May in the Summer

99 Minutes - Director Cherien Dabis

Much of the news from the Middle East today is saturated with violence, ethnic and religious hatred and the wholesale destruction of civil societies. So it is very refreshing to see a comedy from the Middle East that deals with the tension between tradition and modernity and the friction between Muslims and Christians in a perceptive but humorous way. May in the Summer may not have offered any long-term solutions to the violent conflicts in the region, but it did show that not all Arabs settle their problems with car bombs and AK 47s.

May is a Jordanian Christian who moved to New York where she has become a successful writer. She gets engaged to a Palestinian Muslim who teaches economics at Colombia – and they decide to have their wedding back in Amman, the Jordanian capital. Then things start to get complicated. May’s mother does not want her daughter to marry outside their Christian faith (“I don’t have a religion,” says her mother. “I have the truth.”) Her relatives chime in with jokes about who might go to hell. May goes jogging through the streets of Amman dressed as she would for a jog through Central Park – except in Jordan this attracts wolf whistles and leers all along the street.
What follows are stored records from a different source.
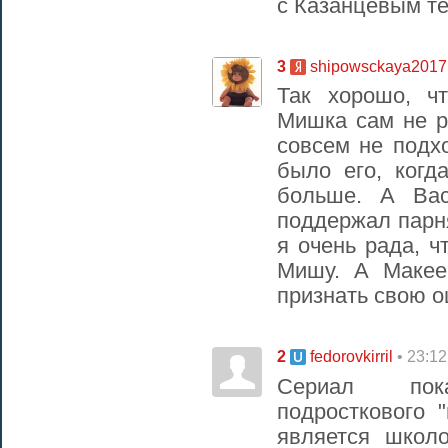
с Казанцевым т
3
shipowsckaya2017
Так хорошо, ч
Мишка сам не р
совсем не подх
было его, когд
больше. А Вас
поддержал парня
я очень рада, ч
Мишу. А Макее
признать свою о
2
• 23:12
fedorovkirril
Сериал пок
подросткового 
является школ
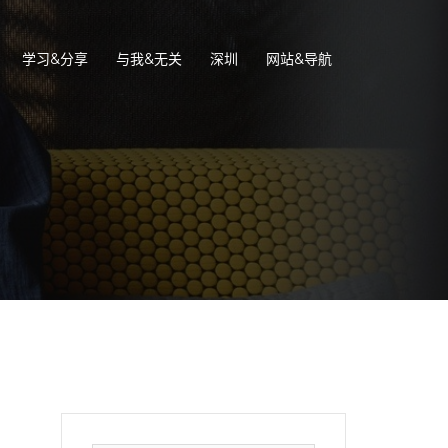
学习&分享
与我&无关
深圳
网站&导航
Her American father has divorced her mother and is now married to a younger Indian woman, who tries to ingratiate herself with her new stepdaughters who are the same age as her. The cross-cultural misadventures of wedding planning with billowing white dresses and cakes and ornate reception rooms pile on to make the planned nuptials feel like a fragile structure ready to come crashing down. And then one of May’s sisters announces very publicly that she is gay, in a society where coming out is almost unheard of.

Revelations, recriminations, apologies – in the end the family members hold together, and the seemingly impossible is resolved through conversation and concession. And with the beautiful background views of Amman and the desert of Wadi Rum in the south of Jordan, the film is a welcome counterweight to many of the other images we are served from the Middle East.